Posted October 18, 2007
as i (mitch) dwell on all the Lord has done for me i cannot help but be i awe of how glorious He is. i look at how i have lived my life before i was a christian and how even now i struggle to live a life worthy of the calling i have received. i continue to question if what i am doing is the right thing or if God is really telling me to do something else. i wonder if i am even in the right mindset, giving Him all the glory instead of myself.
all that i can come to is this; what better time than now? all we really have is the moment in which we are living in. we can't say we have the future because it is not in our hands and we can't say that we have the past because it has already left us. all we have is right now. how we choose to live, what we choose to say and what we live to do, it's all right now.

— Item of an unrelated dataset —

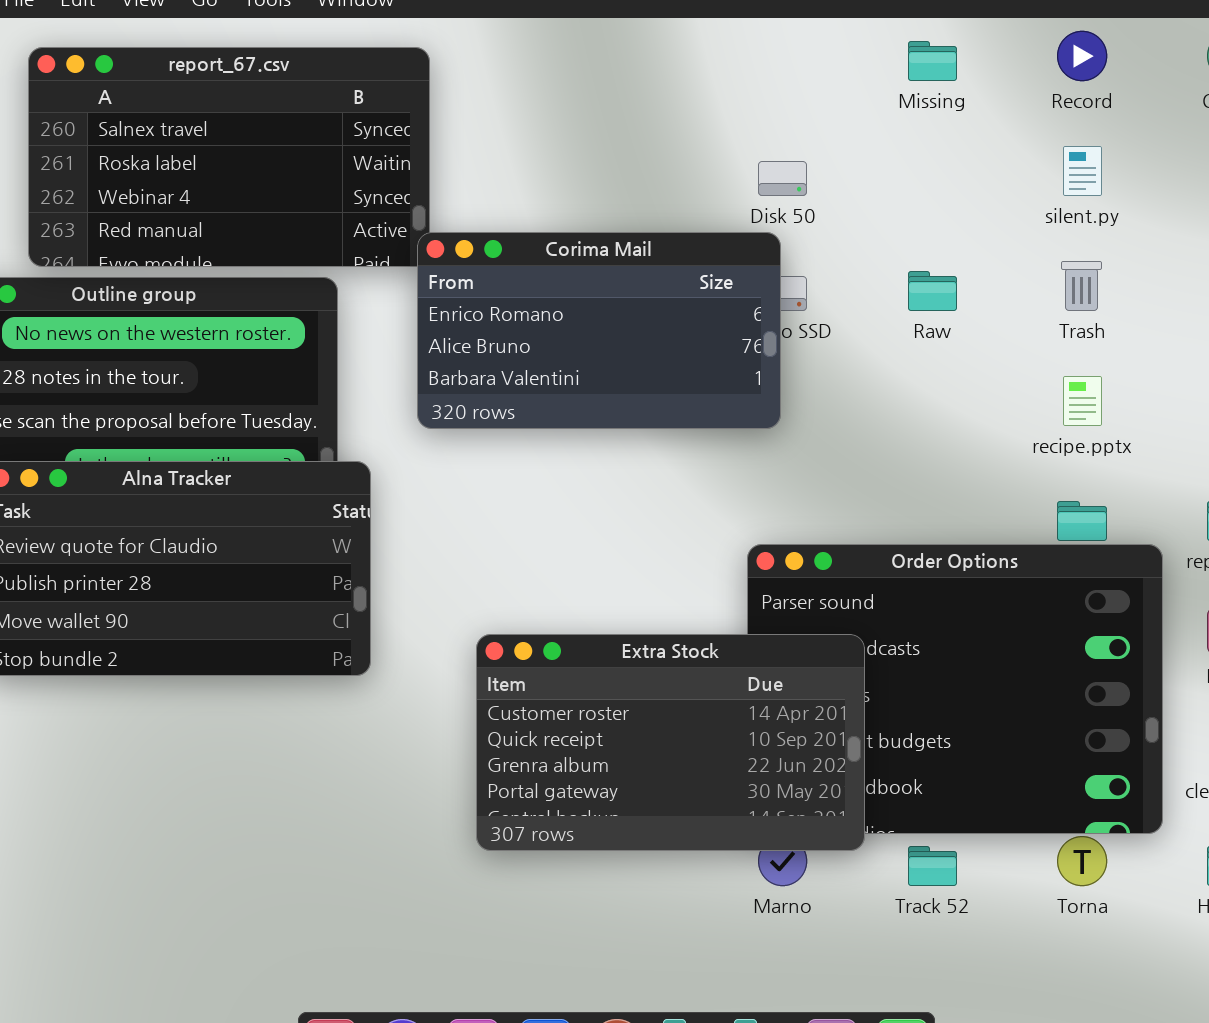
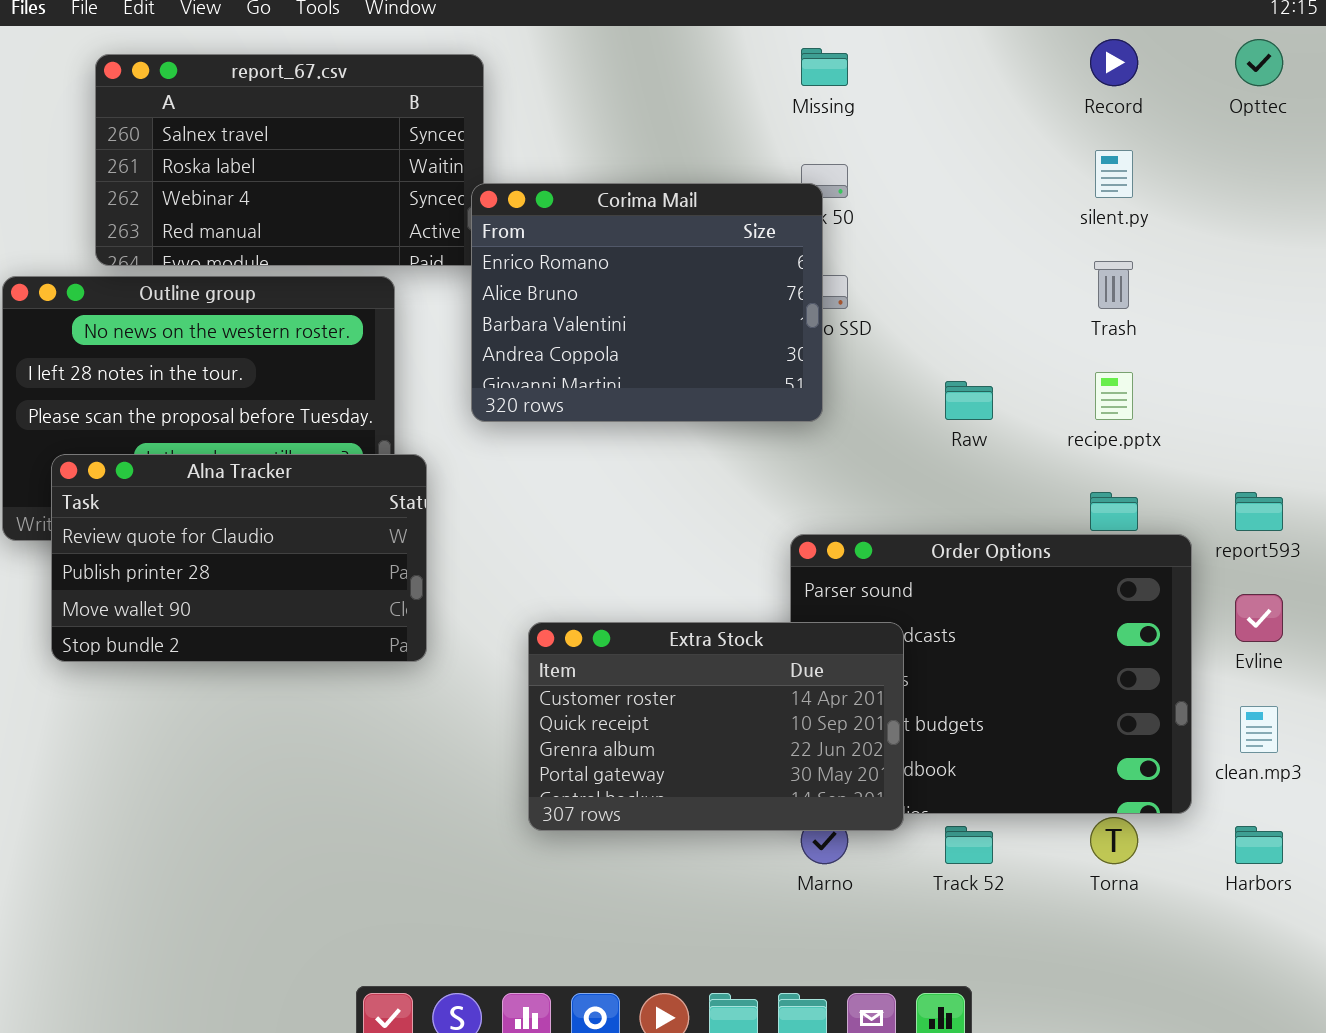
Missing: [908,41,957,81] -> [801,48,848,86], moved
Corima Mail: [417,232,781,429] -> [471,183,823,422], resized
Raw: [908,271,957,311] -> [945,381,993,420], moved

at this very moment i am at work (or at least getting ready to get off work waiting for my relief :) ) and for some reason i feel an incredible excitement to go and do something for God. maybe spend some time with him, have fellowship with others or just be still and know. but what i have is right now, and right now i praise God for all the blessings He has given to me, all the hardships that He has given me, and for everything that is to come that i don't have yet. i want to give God all the glory and none to myself.
what better time than now? to live a life worthy of the calling that you have received from Him.
what better time than now? to gaze upon His face in awe and wonder.
what better time than now? to live, to pray, to read, to laugh, to dance, to care.
what better time than now? to tell someone you love them, to pray for them knowing that you will be answered.
what better time than now? right now.